En eso andaba, cuando unos chicos a los gritos cruzaron corriendo, jugando a las escondidas. Corrían por esas grietas sin el más mínimo respeto, en plena diversión. Excelente antídoto, pensé, contra la solemnidad, contra la vacuidad, contra muerte bastardeada.

El veredicto de Adorno

En relación con este uso, digamos, sospechoso del arte, surge una pregunta que es consecuencia de la famosa frase de Theodor Adorno: “Escribir poesía después de Auschwitz es un acto de barbarie”.

No hay, no debe haber poesía, ni arte luego del infierno. Y el infierno ya ha sucedido. Eso nos viene a decir este veredicto. Se trata de un enjuiciamiento moral hacia el artista. Veo una clara advertencia en su frase: barbarie posiblemente quiera decir entre otras cosas, ignorancia, desprecio por lo sagrado del saber, por el ethos humanista. Denuncia la puerilidad de la alquimia: no intenten lograr belleza en este basural. La humanidad ya ha llegado al abismo monstruoso desde donde no se vuelve.
+-------+
(Lo que se pide)
Transcribe del texto sobre el veredicto de Adorno el pasaje que va desde "En eso andaba, cuando" hasta "contra muerte bastardeada.", ambos incluidos, sin alterar nada. Las líneas siguientes son material aparte, sin relación con el texto.

(Sección de datos)
+-------+
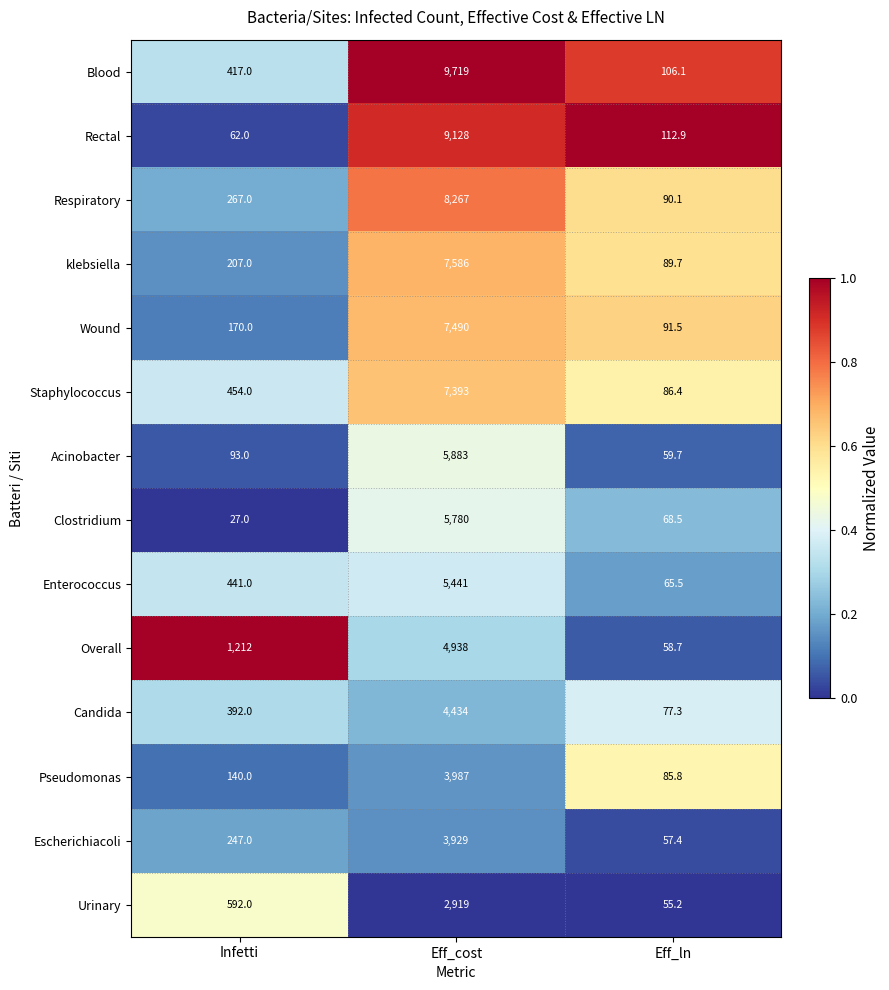

List the series in order of their peak value, highest first.

Blood, Rectal, Respiratory, klebsiella, Wound, Staphylococcus, Acinobacter, Clostridium, Enterococcus, Overall, Candida, Pseudomonas, Escherichiacoli, Urinary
+-------+
(Respuesta final)
En eso andaba, cuando unos chicos a los gritos cruzaron corriendo, jugando a las escondidas. Corrían por esas grietas sin el más mínimo respeto, en plena diversión. Excelente antídoto, pensé, contra la solemnidad, contra la vacuidad, contra muerte bastardeada.